Well ok, so I told Alex that I was going to post the transcript from an interview I conducted with Common for a Paste article today, and I will probably do so soon. But today, instead, we're going to have a little Leonard Cohen appreciation day. The occasion is the re-release of his first three albums (with bonus tracks, which I'm not going to post in the hopes that people will buy the albums), which, after many years of obsession, I finally got the chance to say my piece on here. Like most Cohen true believers, I find it difficult to approach him with a critical mindset - as I said in another Cohen review, this one of Dear Heather, it feels rather like trying to rate a sunrise, or a religion. But the more I learn about Cohen himself, the more I realize that his life really has been one of those rare ones, marked by mythological proportions. Consider that the first Cohen to immigrate to Canada from Lithuania, in I think 1869, was named "Lazarus." Consider that Cohen was once, after an opium experience, struck temporarily blind on the way to a restaurant, like Saul on the road to Damascus. Consider that he knew and was in hopeless, unrequited love with Nico. The myths practically make themselves.

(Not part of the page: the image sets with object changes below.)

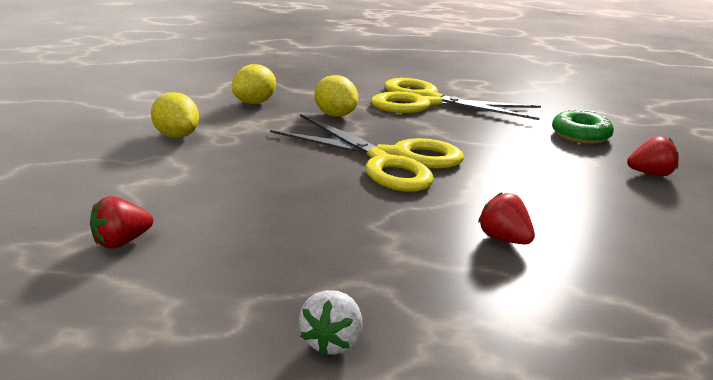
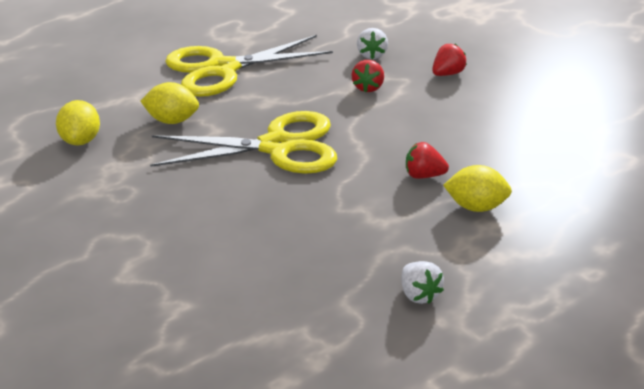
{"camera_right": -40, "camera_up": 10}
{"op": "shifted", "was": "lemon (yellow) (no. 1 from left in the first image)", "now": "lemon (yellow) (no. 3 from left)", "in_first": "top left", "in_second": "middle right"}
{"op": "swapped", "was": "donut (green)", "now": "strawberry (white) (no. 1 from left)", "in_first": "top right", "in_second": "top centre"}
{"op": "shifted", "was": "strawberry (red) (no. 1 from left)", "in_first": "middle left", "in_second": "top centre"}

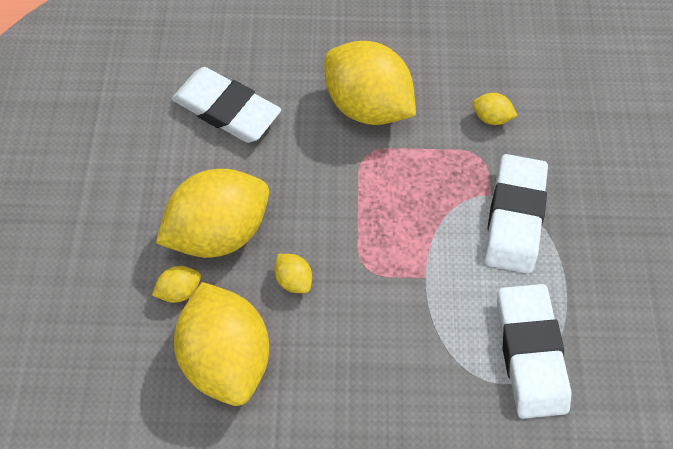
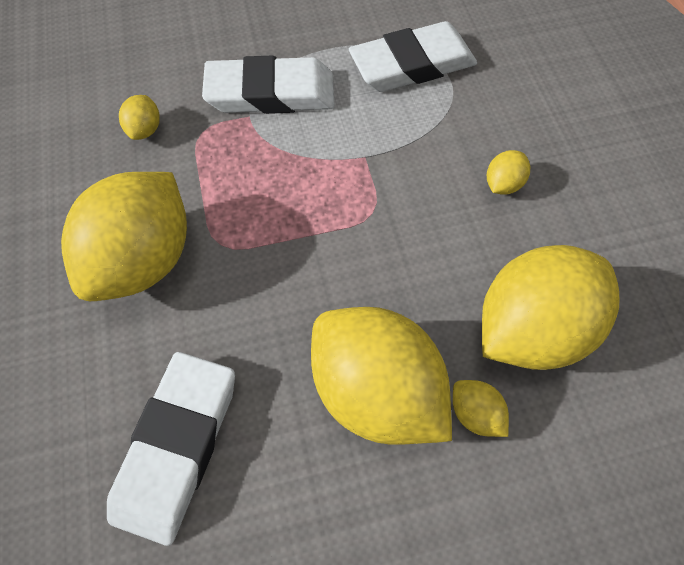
{"camera_right": -105, "camera_up": 0}
{"op": "shifted", "was": "lemon (yellow) (no. 4 from left in the first image)", "now": "lemon (yellow) (no. 5 from left)", "in_first": "centre", "in_second": "top right"}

While there's all sorts of pithy inference to be drawn from his bio, the truest thing I can say about Cohen remains this: I discovered him when I was a young man freewheeling about Europe (it's hard to imagine a more ideal circumstance for discovering Cohen's music, with its relentless tension between shelter and freedom), at a time in my life when a great many things were flying away from me, hurtling toward me too, and I intuitively got things about his music, how it worked and why it seems impervious to the passage of time, that it would take me years to articulate. I knew I'd found something that was made to last. And I knew that Cohen would become a sort of lodestar for me. The solace I find in his music is more than aesthetic - it comforts me to know that someone like Leonard Cohen is out in the world, simply existing, or, more specifically, that it is still possible for such a rare and graceful soul, consecrated to his task and trying, in his way, to be free, to exist in the world we know, so often bereft of grace.